The epitome of an artist’s artist, the late H.R. Giger achieved cult status over the years for his hauntingly dystopian and sci-fi imagery, culminating in his concept design for Ridley Scott’s groundbreaking 1979 horror film, Alien. Today, his influence stretches far and wide, palpable as much in Chris Cunningham’s grotesquely surrealist music videos as in the hallucinatory collages of renowned artist Sterling Ruby. As someone who’s been obsessed with Giger since I was a kid, it was surreal to find myself working closely with his estate on a series of projects celebrating his legacy, while attempting to bridge the gap between his often misunderstood body of work and the fine art world’s perception of him.
In 2019, an exhibition-meets-wunderkammern at Milan’s Spazio Maiocchi displayed an expansive array of mediums utilized by Giger across his practice, including furniture, prints, paintings and sculptures. In 2020, a two-artist exhibition in Tokyo and Osaka, co-curated by Shinji Nanzuka, brought together the work of Giger and Japanese artist Hajime Sorayama over their shared fascination with the post-human. In 2021, KooKoo 1981 captured the alchemy between Giger and Debbie Harry, the frontwoman and lead vocalist of legendary New Wave band Blondie.
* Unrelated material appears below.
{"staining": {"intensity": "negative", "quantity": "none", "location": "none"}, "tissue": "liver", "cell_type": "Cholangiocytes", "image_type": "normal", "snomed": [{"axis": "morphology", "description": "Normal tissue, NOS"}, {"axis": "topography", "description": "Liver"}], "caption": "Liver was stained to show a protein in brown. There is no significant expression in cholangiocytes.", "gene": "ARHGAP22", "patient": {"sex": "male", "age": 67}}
And earlier this year, HRGNYC at LOMEX Gallery explored the artist’s relationship with the gothic urban landscape of New York City and the countercultural fabric of Downtown.
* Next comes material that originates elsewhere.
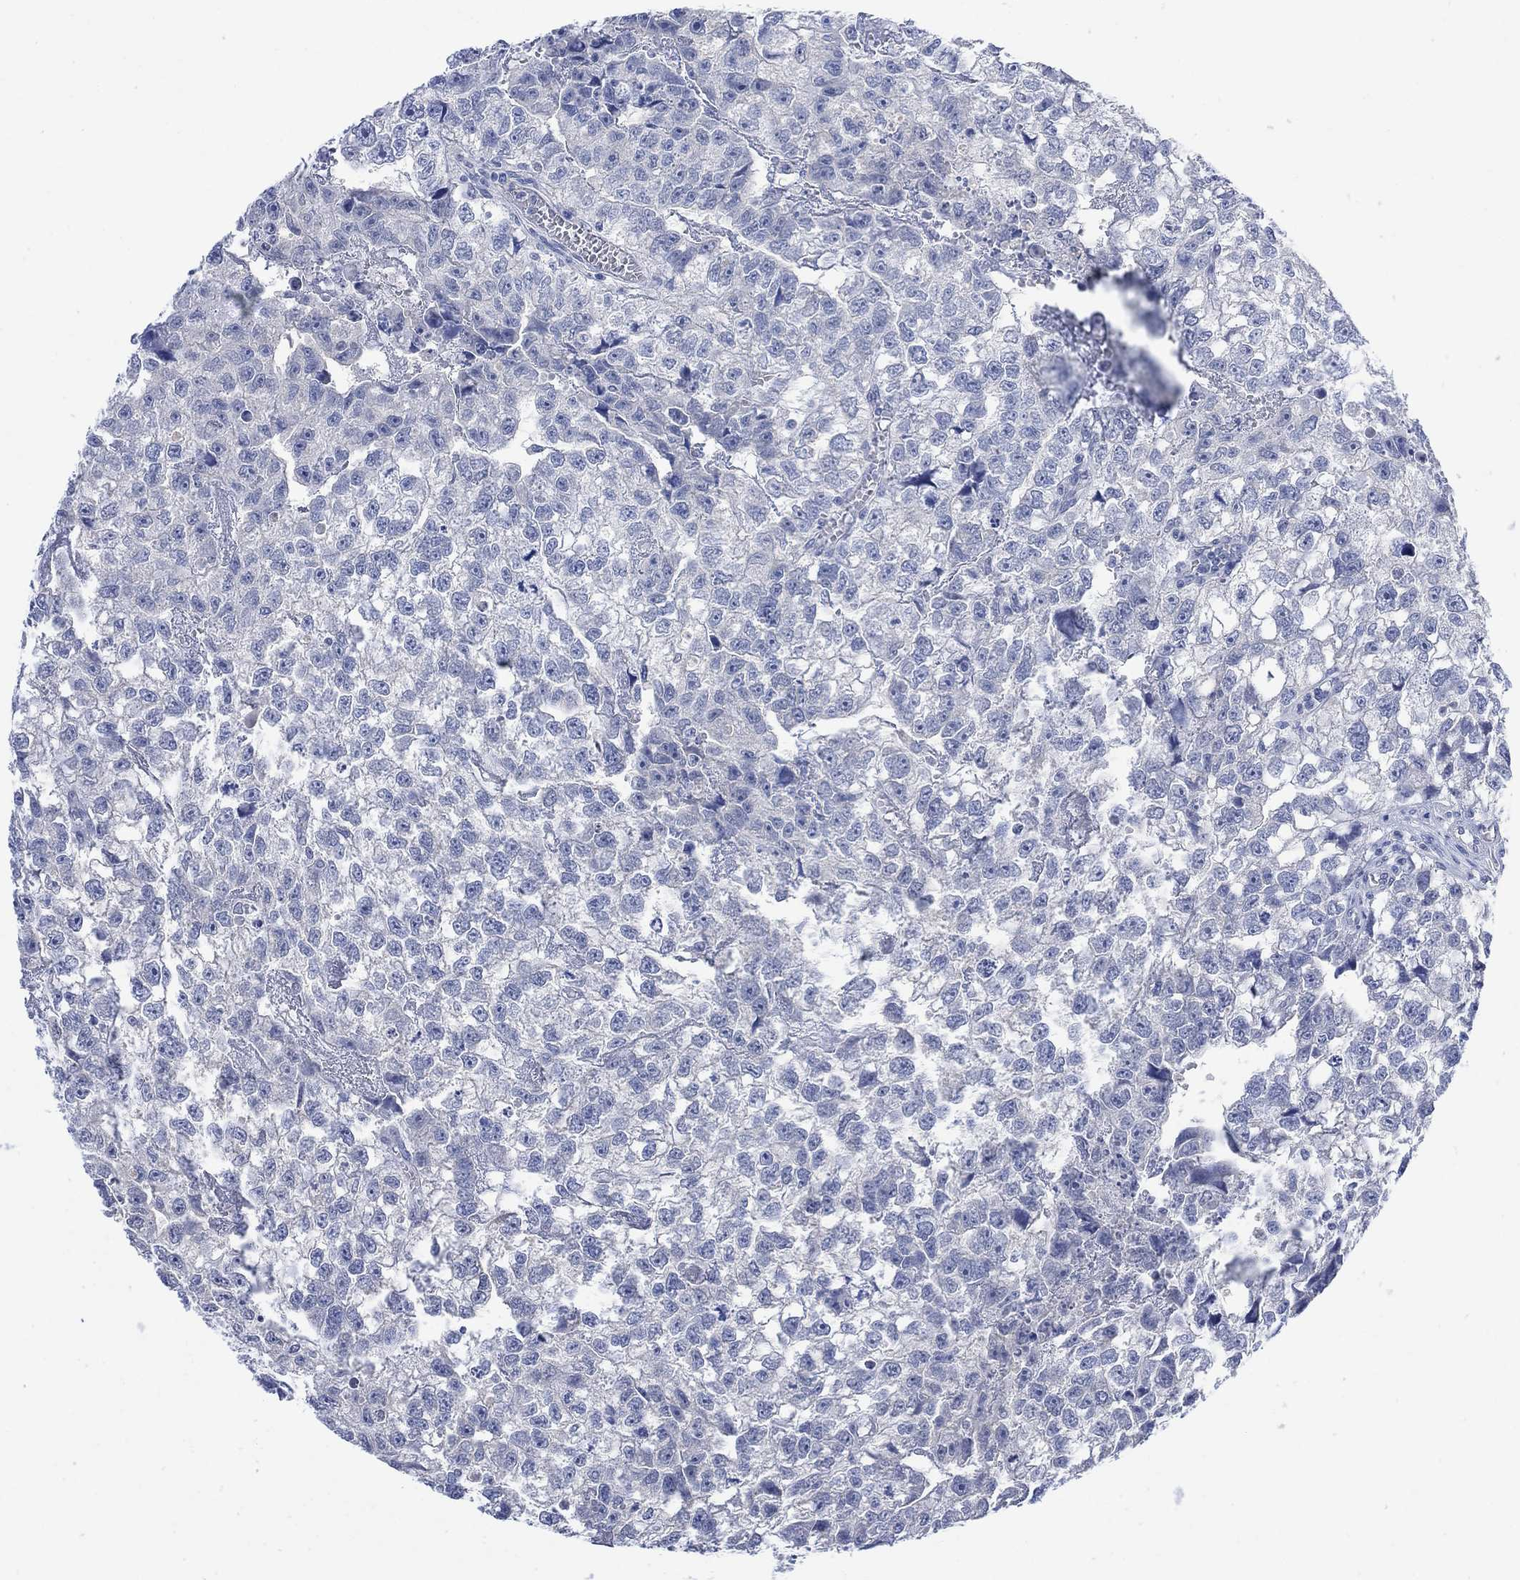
{"staining": {"intensity": "negative", "quantity": "none", "location": "none"}, "tissue": "testis cancer", "cell_type": "Tumor cells", "image_type": "cancer", "snomed": [{"axis": "morphology", "description": "Carcinoma, Embryonal, NOS"}, {"axis": "morphology", "description": "Teratoma, malignant, NOS"}, {"axis": "topography", "description": "Testis"}], "caption": "Tumor cells are negative for brown protein staining in testis cancer (malignant teratoma). (IHC, brightfield microscopy, high magnification).", "gene": "FBP2", "patient": {"sex": "male", "age": 44}}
This string of projects I’ve curated further revealed how Giger’s daunting vision of death and futurism, exemplified by a world of brutal industrialism and occult majesty, has connected emotionally with a new generation, opening itself up to another era of interpretation and meaning. Selected from the artist’s personal archives, the Polaroids printed in these pages—which the artist often customized by scratching, painting and drawing over—provide a rare and intimate access to Giger’s charismatic presence and creative process, combining design, horror, fetish, pop and an inscrutable, iconoclastic sense of humor.